# Article:
In its broader meaning, Marca Hispanica refers to a group of early Iberian lordships or counts created by the Franks, of which Andorra is the sole autonomous survivor. As time passed, these lordships merged or gained independence from Frankish imperial rule.
Geographical context 
The area broadly corresponds to the region between the Pyrenees and the Ebro River. The local population of the March was diverse, including Iberians, Basques, Jews and Goths who had been conquered or subjugated by the Muslim emirate to the south or the Frankish Empire to the north. The territory changed with the fortunes of the Empires and the feudal ambitions of those, whether the Counts or Walis, appointed to administer the counties. Eventually the rulers and people of the March became autonomous and claimed independence. Out of the welter of counties in the region emerged the principalities of Navarre, Aragon, and Catalonia.
Counties that at various times formed part of the March included: Pamplona, Sangüesa, Jaca, Sobrarbe, Ribagorza, Pallars, Urgell, Cerdanya, Conflent, Roussillon, Vallespir, Perelada, Empúries, Besalú, Ausona (Osona), Barcelona and Girona.
The Marca Hispanica resulted from the expansion south of the Frankish realm from their heartland in Neustria and Austrasia starting with Charles Martel in 732 and after various decades fighting between the Franks and Muslims (Moors) in the Iberian Peninsula.

# What to do:
1/ Shorten the paragraph in the Marca Hispanica article that begins "The area broadly corresponds" into a bulleted list, keeping its main facts.
2/ According to the Marca Hispanica article, which autonomous lordship is the only one of the Frankish-created group still surviving?
3/ Resume the Marca Hispanica article after its last sentence, keeping its tone and subject.

# Supplied records:
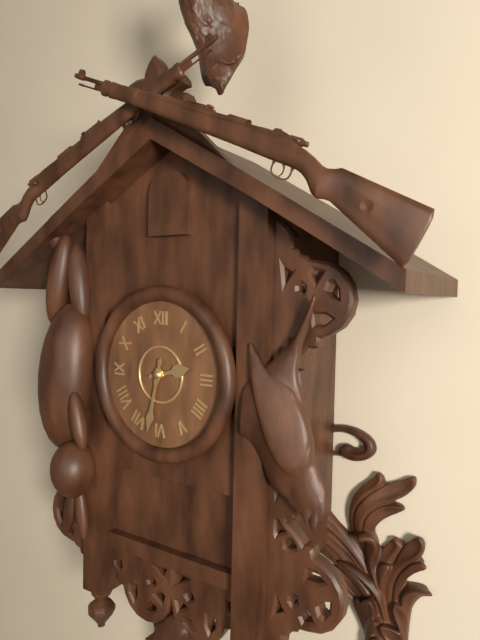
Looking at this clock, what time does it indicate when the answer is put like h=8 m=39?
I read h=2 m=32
...
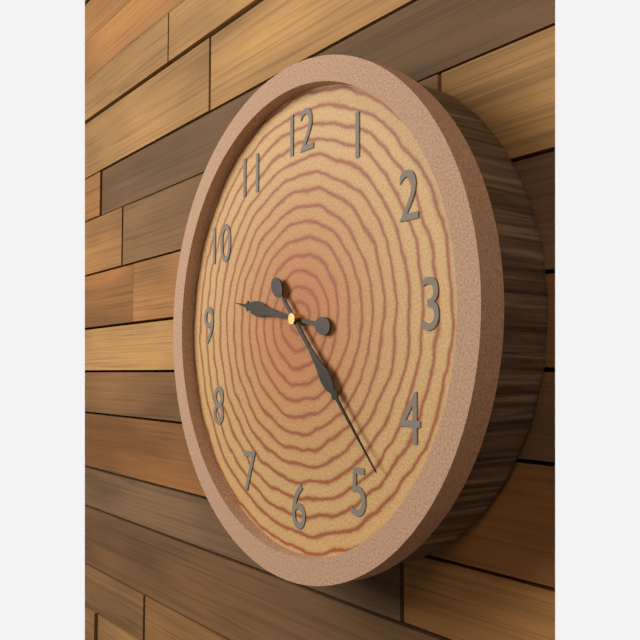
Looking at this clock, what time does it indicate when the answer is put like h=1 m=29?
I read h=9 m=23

# Answers by task:
1/
- The area lay roughly between the Pyrenees and the Ebro River.
- Its population was diverse: Iberians, Basques, Jews and Goths, conquered or subjugated either by the Muslim emirate to the south or by the Frankish Empire to the north.
- Its territory shifted with the fortunes of the empires and the feudal ambitions of the Counts or Walis appointed to run the counties.
- In time, its rulers and people became autonomous and claimed independence.
- The principalities of Navarre, Aragon and Catalonia emerged from its many counties.

2/ Andorra.

3/
The Muslim invasions reached the Pyrenees in the Iberian Peninsula. In 719 the forces of Al-Samh ibn Malik surged up the east coast, overwhelming the remaining Visigoth province of Septimania and establishing a fortified base at Narbonne. Control was secured by offering the local population generous terms, inter-marriage between ruling families or treaties. Further expansion was halted by defeat in the Battle of Toulouse. Wālis were installed in Girona and Barcelona.
The Muslim forces however continued to raid their Gaul neighbours to the north, reaching as far as Autun. Peace was signed in 730 between the victor at Toulouse, the Duke of Aquitaine, and 'Uthman ibn Naissa (Munuza), a Berber rebel lord stationed in Cerdanya (maybe current day Catalonia), a region that could act as a buffer state against Umayyad expansionism. The peace treaty was sealed with the marriage of the Duke’s daughter to Munuza. However, Munuza was defeated by a Umayyad military expedition (731) and another period of Muslim expansion commenced.
Aquitaine (including the Duchy of Vasconia) pledged formal allegiance to the Frankish leaders several times (Odo in 732, Hunald in 736 after being defeated), but remained actually independent. In 737 Charles led an expedition to the Lower Rhone and Septimania, maybe seeing that the Umayyad thrust was threatening his grip on Burgundy, but didn´t manage to subjugate and keep the region.
Both Aquitaine and Septimania were still out of central Frankish control after Charles's death, but Pepin the Short was determined to subdue southern Gaul. In 759, after conquering Septimania from the Umayyad, the Carolingian king focused all his might in crashing Aquitanian resistance to central Frankish power. After a ruthless war of 8 years, Aquitainian independence came to an end. Toulouse was now under the grip of the new Carolingian king Charlemagne and access to Andalusian Hispania was open for him, despite sporadic rebellions in Vasconia during the next two decades (Basques subdued in 790 by Charlemagne´s new loyal strongman in Toulouse William of Gellone).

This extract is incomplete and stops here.